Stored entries
····················

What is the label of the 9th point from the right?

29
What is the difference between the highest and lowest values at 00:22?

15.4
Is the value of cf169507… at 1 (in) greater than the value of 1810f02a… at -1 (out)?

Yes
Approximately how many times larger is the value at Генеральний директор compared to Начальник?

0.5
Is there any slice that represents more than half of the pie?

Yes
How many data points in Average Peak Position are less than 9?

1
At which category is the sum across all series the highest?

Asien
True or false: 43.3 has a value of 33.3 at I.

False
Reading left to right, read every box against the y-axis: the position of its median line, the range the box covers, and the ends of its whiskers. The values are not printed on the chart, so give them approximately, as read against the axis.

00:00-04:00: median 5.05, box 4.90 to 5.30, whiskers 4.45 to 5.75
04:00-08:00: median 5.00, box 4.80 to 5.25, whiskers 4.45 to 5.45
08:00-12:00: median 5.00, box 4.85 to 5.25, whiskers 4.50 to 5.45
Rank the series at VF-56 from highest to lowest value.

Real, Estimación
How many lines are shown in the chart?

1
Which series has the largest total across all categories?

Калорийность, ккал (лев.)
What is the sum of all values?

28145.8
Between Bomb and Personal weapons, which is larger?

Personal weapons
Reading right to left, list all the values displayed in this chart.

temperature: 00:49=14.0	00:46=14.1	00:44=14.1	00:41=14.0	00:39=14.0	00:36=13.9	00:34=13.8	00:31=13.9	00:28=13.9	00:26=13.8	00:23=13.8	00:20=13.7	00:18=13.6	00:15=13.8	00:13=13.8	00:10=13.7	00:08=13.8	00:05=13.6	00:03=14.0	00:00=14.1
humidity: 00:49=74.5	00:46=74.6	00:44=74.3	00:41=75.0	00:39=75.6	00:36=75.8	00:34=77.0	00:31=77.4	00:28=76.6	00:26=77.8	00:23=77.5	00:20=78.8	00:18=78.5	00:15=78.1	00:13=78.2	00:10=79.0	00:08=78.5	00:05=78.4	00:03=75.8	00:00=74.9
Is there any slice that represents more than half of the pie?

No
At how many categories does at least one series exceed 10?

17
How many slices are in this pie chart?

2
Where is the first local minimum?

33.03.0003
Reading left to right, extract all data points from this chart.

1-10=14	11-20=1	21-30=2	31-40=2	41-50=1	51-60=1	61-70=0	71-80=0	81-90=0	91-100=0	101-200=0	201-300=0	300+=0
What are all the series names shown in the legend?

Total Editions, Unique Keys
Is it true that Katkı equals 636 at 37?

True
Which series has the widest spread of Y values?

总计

····················

### How to complete this task
Copy out all of the items above, line for line, with no changes.

### Exercise output
What is the label of the 9th point from the right?

29
What is the difference between the highest and lowest values at 00:22?

15.4
Is the value of cf169507… at 1 (in) greater than the value of 1810f02a… at -1 (out)?

Yes
Approximately how many times larger is the value at Генеральний директор compared to Начальник?

0.5
Is there any slice that represents more than half of the pie?

Yes
How many data points in Average Peak Position are less than 9?

1
At which category is the sum across all series the highest?

Asien
True or false: 43.3 has a value of 33.3 at I.

False
Reading left to right, read every box against the y-axis: the position of its median line, the range the box covers, and the ends of its whiskers. The values are not printed on the chart, so give them approximately, as read against the axis.

00:00-04:00: median 5.05, box 4.90 to 5.30, whiskers 4.45 to 5.75
04:00-08:00: median 5.00, box 4.80 to 5.25, whiskers 4.45 to 5.45
08:00-12:00: median 5.00, box 4.85 to 5.25, whiskers 4.50 to 5.45
Rank the series at VF-56 from highest to lowest value.

Real, Estimación
How many lines are shown in the chart?

1
Which series has the largest total across all categories?

Калорийность, ккал (лев.)
What is the sum of all values?

28145.8
Between Bomb and Personal weapons, which is larger?

Personal weapons
Reading right to left, list all the values displayed in this chart.

temperature: 00:49=14.0	00:46=14.1	00:44=14.1	00:41=14.0	00:39=14.0	00:36=13.9	00:34=13.8	00:31=13.9	00:28=13.9	00:26=13.8	00:23=13.8	00:20=13.7	00:18=13.6	00:15=13.8	00:13=13.8	00:10=13.7	00:08=13.8	00:05=13.6	00:03=14.0	00:00=14.1
humidity: 00:49=74.5	00:46=74.6	00:44=74.3	00:41=75.0	00:39=75.6	00:36=75.8	00:34=77.0	00:31=77.4	00:28=76.6	00:26=77.8	00:23=77.5	00:20=78.8	00:18=78.5	00:15=78.1	00:13=78.2	00:10=79.0	00:08=78.5	00:05=78.4	00:03=75.8	00:00=74.9
Is there any slice that represents more than half of the pie?

No
At how many categories does at least one series exceed 10?

17
How many slices are in this pie chart?

2
Where is the first local minimum?

33.03.0003
Reading left to right, extract all data points from this chart.

1-10=14	11-20=1	21-30=2	31-40=2	41-50=1	51-60=1	61-70=0	71-80=0	81-90=0	91-100=0	101-200=0	201-300=0	300+=0
What are all the series names shown in the legend?

Total Editions, Unique Keys
Is it true that Katkı equals 636 at 37?

True
Which series has the widest spread of Y values?

总计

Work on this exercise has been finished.